Karzai family tied to opium trade but protected by C.I.A.
Karzai family tied to opium trade but protected by C.I.A.
Credits: 
YURI CORTEZ/AFP/Getty

The anticorruption campaign against Afghan President Hamid Karzai’s administration has become a web even more tangled because crooked elements within the Karzai regime are being paid off by the Central Intelligence Agency (C.I.A.), according to Afghan and American officials.

We learn something new every day covering the corruption investigations in Kabul. Earlier this year we learned that Mr. Karzai’s family had their fingerprints on Taliban blood and drug money:

On Jan. 14 a U.S.-trained special task force raided the headquarters of money transfer company New Ansari Exchange and discovered that New Ansari was helping to launder profits from the illicit opium trade and moved Taliban money that had been earned through extortion and drug trafficking. The crime unit also found links between the money transfers and some of the most powerful political and business figures in the country, including relatives of Mr. Karzai.

Much of the New Ansari cash was primarily being couriered from Kabul and Kandahar to Dubai, where many Afghan officials maintain second homes and live in splendor.

This week alone currency counters were being installed at the Kabul airport to trace bills to see if billions of dollars of foreign aid was being diverted to feed the drug trade. Authorities also want to eliminate the practice of allowing government officials and other well-connected figures from boarding planes with suitcases packed with undeclared cash.

We also saw President Karzai commit what could potentially be classified as an abuse of power when he directly intervened to win the quick release of senior aide Mohammad Zia Salehi who had been arrested for soliciting a bribe to impede an American-backed investigation of New Ansari. The corruption case against Salehi is wider than previously thought and Karzai wanted to prevent Salehi from spilling his guts to investigators

And in a not-too-transparent effort to consolidate power and control anticorruption forces that threaten Karzai’s power, the government announced new rules to rein in American-backed enforcement agencies. Meanwhile a former American ambassador to Kabul admitted that Afghan President Hamid Karzai relied on corruption to survive politically.

It appeared as if the noose had been tightening around the Karzai clan, but this latest revelation has made bringing down the Karzai regime that much more difficult.

The aforementioned Karzai aide, Mr. Salehi, who heads Afghanistan’s National Security Council, has been on the C.I.A. payroll for years in a role that is still unclear, officials in D.C. and Kabul said on Wednesday. Dexter Filkins and Mark Mazzetti in a New York Times piece point out the dilemma the U.S. has now put themselves in:

Mr. Salehi’s relationship with the C.I.A. underscores deep contradictions at the heart of the Obama administration’s policy in Afghanistan, with American officials simultaneously demanding that Mr. Karzai root out the corruption that pervades his government while sometimes subsidizing the very people suspected of perpetrating it.

→ Set of tasks:
**A)** Name every city mentioned in the article on the Karzai family.
**B)** Duplicate the part of the article on the Karzai family between "On Jan. 14 a" and "live in splendor.", inclusive.
The records after this point have nothing to do with the article on the Karzai family.

→ Data provided:

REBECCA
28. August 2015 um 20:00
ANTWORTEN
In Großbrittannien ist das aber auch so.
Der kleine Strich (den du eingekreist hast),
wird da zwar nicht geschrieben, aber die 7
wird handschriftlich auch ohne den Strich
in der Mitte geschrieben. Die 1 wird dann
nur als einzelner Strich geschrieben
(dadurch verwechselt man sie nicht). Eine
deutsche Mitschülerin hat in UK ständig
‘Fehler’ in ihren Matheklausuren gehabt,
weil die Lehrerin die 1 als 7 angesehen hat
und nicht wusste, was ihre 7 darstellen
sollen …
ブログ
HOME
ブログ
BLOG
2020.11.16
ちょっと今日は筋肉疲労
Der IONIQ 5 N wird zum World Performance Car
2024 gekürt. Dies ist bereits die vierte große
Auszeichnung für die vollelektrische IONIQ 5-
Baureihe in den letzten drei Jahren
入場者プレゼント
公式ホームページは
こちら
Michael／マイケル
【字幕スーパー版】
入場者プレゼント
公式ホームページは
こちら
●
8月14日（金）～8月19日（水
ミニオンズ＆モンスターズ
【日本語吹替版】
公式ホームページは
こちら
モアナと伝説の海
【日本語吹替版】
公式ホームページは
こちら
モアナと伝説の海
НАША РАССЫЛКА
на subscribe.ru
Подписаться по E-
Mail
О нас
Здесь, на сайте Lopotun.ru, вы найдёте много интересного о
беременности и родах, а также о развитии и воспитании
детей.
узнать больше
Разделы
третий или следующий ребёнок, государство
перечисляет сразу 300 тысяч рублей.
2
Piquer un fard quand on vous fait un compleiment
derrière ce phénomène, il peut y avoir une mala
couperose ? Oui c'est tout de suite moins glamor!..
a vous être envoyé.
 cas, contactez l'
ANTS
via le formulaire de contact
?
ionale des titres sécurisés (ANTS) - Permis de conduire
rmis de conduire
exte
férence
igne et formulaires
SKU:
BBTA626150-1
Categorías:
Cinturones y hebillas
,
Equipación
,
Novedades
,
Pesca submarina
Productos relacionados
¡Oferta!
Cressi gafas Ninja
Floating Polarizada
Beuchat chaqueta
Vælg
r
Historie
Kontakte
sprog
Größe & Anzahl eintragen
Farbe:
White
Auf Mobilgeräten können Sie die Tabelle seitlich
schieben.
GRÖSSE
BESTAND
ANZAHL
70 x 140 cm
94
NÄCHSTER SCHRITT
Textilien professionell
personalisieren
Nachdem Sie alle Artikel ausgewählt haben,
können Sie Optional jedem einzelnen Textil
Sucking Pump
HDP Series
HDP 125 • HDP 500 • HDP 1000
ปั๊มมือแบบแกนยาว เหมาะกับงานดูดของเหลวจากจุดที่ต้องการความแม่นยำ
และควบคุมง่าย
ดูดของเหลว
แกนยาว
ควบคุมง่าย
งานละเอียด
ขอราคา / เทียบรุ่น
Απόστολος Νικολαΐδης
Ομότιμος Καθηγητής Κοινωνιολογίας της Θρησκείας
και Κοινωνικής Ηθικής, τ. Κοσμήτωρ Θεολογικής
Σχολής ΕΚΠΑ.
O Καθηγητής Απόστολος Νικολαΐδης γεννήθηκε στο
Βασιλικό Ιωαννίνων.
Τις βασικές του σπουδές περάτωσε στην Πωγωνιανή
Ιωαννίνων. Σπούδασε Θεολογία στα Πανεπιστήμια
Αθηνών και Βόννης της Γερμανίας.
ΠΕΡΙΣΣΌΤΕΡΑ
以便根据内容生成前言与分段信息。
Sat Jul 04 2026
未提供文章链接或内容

→ Answers in order:
**A)** Kabul, Kandahar, Dubai, D.C.

**B)**
On Jan. 14 a U.S.-trained special task force raided the headquarters of money transfer company New Ansari Exchange and discovered that New Ansari was helping to launder profits from the illicit opium trade and moved Taliban money that had been earned through extortion and drug trafficking. The crime unit also found links between the money transfers and some of the most powerful political and business figures in the country, including relatives of Mr. Karzai.

Much of the New Ansari cash was primarily being couriered from Kabul and Kandahar to Dubai, where many Afghan officials maintain second homes and live in splendor.